Os Verdes fizeram notar que o OE se identifica com a reposição de direitos e rendimentos das famílias. Por isso, “merece portanto a simpatia” do partido, embora devesse ir “mais longe”.

O PAN disse ‘nim’ na votação na generalidade: absteve-se mas não vai ficar calado na discussão na especialidade, prometendo mais de 40 propostas.

Catarina Martins (Lusa)

Seguiu-se o BE, com a coordenadora Catarina Martins a orgulhar-se do "tanto caminho feito" até agora com os acordos à esquerda. Assinalou várias coisas que faltam fazer e insistiu no que os seus colegas apregoaram durante estes dois dias: a renegociação da dívida. Acusou ainda a direita de só querer que a geringonça trema, mas deixou um aviso claro: “Não contem com o Bloco para a vossa novela”. A união parlamentar, pelo menos para o BE, promete vir para ficar.

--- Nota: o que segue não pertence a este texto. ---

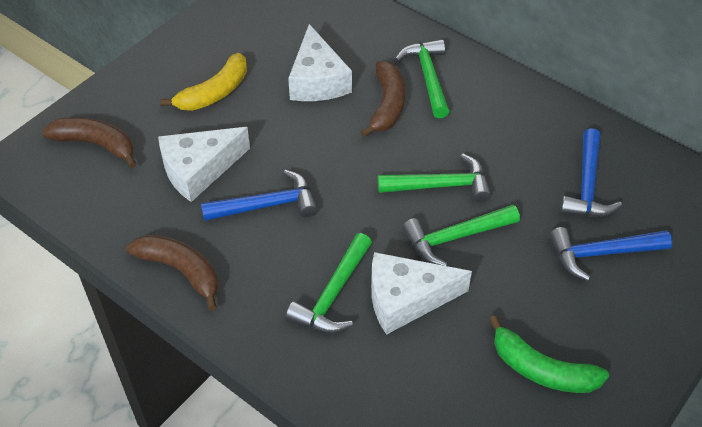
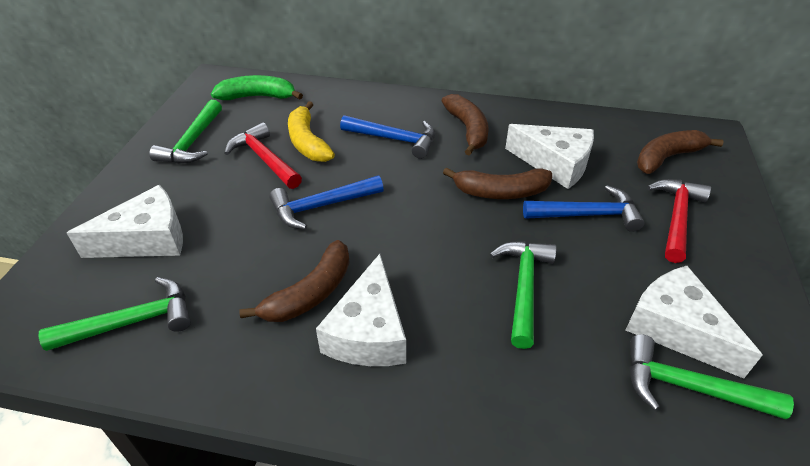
brown banana: 3 -> 4
red hammer: 0 -> 2
white cheese: 3 -> 4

Da última vez que interveio, o CDS teve como alvos Bloco e PCP. Acusou-os de estarem constantemente a engolir sapos o que mostra como gostam do poder. Isso tem uma palavra para os centristas: oportunismo.

Pelo PS, o líder parlamentar garantiu que este Orçamento "é de mudança" e dedicou boa parte da suas palavras à oposição: “PSD e CDS procuram a espuma, não sabem nadar".

Pedro Passos Coelho (Lusa)

O líder da oposição, Passos Coelho, só se fez ouvir neste segundo dia de debate. Enumerou aqueles que considera serem os "falhanços" deste Governo. Insinuou que o défice só ficará abaixo de 3% por causa de manobras de Costa e Centeno no que toca às cativações de despesa. E, sem surpresas, anunciou o voto contra do PSD.

António Costa (Lusa)

E, por fim, António Costa. Deixou o silêncio para se fazer ouvir durante mais de 20 minutos. Enumerou uma série de medidas já aplicadas e outras que virão em 2017, sempre focado na reposição de rendimentos e na constitucionalidade deste Orçamento, ao contrário de outros no passado recente. Disse ter ouvido Passos Coelho com atenção e a ele dirigiu-se com profunda ironia: "O diabo é só sonho da direita". Foi mais longe: “Conseguimos o que vocês falharam”.

Acabou por não responder ao desafio lançado por Passos Coelho sobre se vai renegociar os juros da dívida como exigem Bloco e PCP.

Isso, serão, certamente, cenas para os próximos episódios da vida política nacional. E este, do Orçamento, não acaba aqui: ainda há mais de duas semanas de discussão na especialidade, que culmina com a votação final global. O processo é longo e só termina a 29 de novembro.